Best Openings for Beginners 3: London System
I would recommend the London System for White. It’s basic and straightforward, just like the Scandinavians. It ensures steady growth and a strong position in the middle. It’s very simple to learn since White’s movements are nearly automatic: 1.d4, 2.Bf4, 3.e3, 4.Nf3, 5.c3, 6.Nbd2 (these last two can be played in any sequence), 7.Bd3 (or 7.Be2), and castling.
White has a solid position with good center control and development and no vulnerabilities if the move h3 is played at some time to secure the dark-squared bishop. He may jump with the knight on e5 and construct his play around it, or he can take on c5 and push e4 or c4, or he can expand on the queenside with b4 and a4, or he can utilize the a-pawn to grab space on the queenside with a4-a5-a6. Again, this is more than enough for a newbie to begin the game with White and establish a respectable middlegame position.
As can be seen from the brief explanations of the openers above, the three greatest openings for beginners have one thing in common: they are all “schemes” to some extent. Schemes are openings that can be played automatically, with little regard for what the opponent is doing. The King’s Indian Attack (1.Nf3, 2.g3, 3.Bg2, 4.0-0, 5.d3, 6.Nbd2, and 7.e4) is an example of a plan. The schemes’ simplicity is their main feature. Because they are secure and ensure a decent middlegame position, the schemes are a handy short-cut in analyzing openings.

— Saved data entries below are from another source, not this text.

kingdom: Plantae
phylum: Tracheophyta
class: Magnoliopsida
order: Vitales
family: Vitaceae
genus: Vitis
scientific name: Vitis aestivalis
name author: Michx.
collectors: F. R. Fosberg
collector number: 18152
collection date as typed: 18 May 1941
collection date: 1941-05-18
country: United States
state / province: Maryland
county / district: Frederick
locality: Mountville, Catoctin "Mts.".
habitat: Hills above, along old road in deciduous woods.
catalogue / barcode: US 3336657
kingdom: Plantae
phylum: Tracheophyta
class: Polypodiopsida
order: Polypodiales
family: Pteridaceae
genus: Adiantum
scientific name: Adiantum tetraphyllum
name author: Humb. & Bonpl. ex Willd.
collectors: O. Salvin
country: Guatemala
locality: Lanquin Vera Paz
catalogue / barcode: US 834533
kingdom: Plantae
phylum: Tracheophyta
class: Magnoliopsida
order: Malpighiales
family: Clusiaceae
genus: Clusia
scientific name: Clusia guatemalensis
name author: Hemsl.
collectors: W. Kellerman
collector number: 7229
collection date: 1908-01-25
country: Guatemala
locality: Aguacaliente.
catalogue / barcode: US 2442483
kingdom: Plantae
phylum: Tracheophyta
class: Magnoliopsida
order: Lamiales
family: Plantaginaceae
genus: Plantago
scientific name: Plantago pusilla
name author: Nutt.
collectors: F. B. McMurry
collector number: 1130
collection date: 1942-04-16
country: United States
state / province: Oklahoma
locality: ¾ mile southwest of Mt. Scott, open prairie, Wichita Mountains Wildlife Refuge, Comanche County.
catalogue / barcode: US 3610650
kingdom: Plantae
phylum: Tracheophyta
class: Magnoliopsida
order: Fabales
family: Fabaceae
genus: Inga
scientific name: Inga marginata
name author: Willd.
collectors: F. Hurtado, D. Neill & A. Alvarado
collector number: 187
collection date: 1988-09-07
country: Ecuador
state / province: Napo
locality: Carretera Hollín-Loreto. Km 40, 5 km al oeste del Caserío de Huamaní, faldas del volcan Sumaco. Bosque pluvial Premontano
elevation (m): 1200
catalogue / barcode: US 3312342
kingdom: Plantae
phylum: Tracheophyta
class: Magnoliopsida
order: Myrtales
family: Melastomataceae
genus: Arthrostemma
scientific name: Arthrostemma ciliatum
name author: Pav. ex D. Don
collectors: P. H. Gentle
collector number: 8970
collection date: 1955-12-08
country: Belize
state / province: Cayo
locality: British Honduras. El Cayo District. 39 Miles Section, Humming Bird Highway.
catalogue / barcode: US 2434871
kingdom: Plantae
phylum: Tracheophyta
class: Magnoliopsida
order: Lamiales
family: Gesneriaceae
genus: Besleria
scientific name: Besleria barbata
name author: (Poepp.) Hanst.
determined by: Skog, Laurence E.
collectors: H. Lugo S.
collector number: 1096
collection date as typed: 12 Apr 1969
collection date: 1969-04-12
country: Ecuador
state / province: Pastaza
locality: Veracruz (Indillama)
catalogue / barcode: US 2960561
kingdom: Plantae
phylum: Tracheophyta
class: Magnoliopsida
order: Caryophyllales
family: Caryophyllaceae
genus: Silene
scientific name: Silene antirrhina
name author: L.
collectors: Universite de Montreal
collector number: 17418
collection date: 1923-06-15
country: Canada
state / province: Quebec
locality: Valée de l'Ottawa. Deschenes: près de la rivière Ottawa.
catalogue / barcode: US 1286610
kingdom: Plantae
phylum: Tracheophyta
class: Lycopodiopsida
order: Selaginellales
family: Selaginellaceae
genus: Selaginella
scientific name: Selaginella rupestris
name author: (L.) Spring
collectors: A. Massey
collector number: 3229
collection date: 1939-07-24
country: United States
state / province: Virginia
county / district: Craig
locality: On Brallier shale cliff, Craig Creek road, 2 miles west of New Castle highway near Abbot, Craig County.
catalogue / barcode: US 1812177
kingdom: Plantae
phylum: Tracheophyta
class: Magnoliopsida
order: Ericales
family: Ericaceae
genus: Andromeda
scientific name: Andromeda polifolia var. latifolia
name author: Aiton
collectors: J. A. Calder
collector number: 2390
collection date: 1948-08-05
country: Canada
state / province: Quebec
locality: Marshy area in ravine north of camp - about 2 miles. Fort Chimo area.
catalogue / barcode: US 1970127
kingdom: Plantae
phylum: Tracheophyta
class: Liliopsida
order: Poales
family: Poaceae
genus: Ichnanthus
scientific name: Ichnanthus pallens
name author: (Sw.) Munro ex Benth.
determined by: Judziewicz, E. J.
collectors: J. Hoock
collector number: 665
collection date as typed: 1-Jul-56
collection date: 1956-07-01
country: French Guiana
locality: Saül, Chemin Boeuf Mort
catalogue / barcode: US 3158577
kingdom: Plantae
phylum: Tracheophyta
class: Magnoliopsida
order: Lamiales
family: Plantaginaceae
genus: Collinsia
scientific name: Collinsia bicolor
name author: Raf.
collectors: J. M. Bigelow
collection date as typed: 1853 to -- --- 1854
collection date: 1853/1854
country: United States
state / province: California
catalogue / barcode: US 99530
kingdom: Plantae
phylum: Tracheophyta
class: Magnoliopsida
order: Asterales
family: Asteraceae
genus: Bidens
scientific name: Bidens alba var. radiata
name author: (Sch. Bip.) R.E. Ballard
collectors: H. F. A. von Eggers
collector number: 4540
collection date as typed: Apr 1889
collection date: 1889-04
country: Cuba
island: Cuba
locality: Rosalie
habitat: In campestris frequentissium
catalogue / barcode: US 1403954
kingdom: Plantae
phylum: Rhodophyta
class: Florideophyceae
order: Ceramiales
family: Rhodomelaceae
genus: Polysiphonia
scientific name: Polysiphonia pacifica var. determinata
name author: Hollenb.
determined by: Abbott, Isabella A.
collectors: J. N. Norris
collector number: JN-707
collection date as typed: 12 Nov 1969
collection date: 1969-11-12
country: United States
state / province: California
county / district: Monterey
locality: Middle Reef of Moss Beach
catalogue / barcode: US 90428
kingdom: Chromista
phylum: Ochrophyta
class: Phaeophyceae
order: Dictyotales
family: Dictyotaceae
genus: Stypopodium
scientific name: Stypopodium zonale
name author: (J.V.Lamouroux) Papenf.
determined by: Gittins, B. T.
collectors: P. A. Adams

One thing that all three openers have in common, and that is also a property of a scheme, is that it is tough to go wrong with them, and possibly even more importantly for novices, to make a mistake. This is especially important for novices, as making a mistake early on can ruin the enjoyment of a game.
Creating a basic opening repertoire, like as the one given above, might be a quick initial step for a beginner to enter into the game with the assurance of getting a game. By playing a scheme, a beginner will gain confidence not only in the beginning but also in the middlegame, as he will have a better understanding of the many approaches that might be pursued.
For beginners, the opening should serve as a stepping stone to learning “how to play chess” — that is, better tactical control by avoiding mistakes, some fundamental strategy, and finally theoretical and practical endgame play. The player (now no longer a novice) should return to the opening and re-evaluate if these openings still fit his or her needs only after the level of these parts of the game has been upgraded.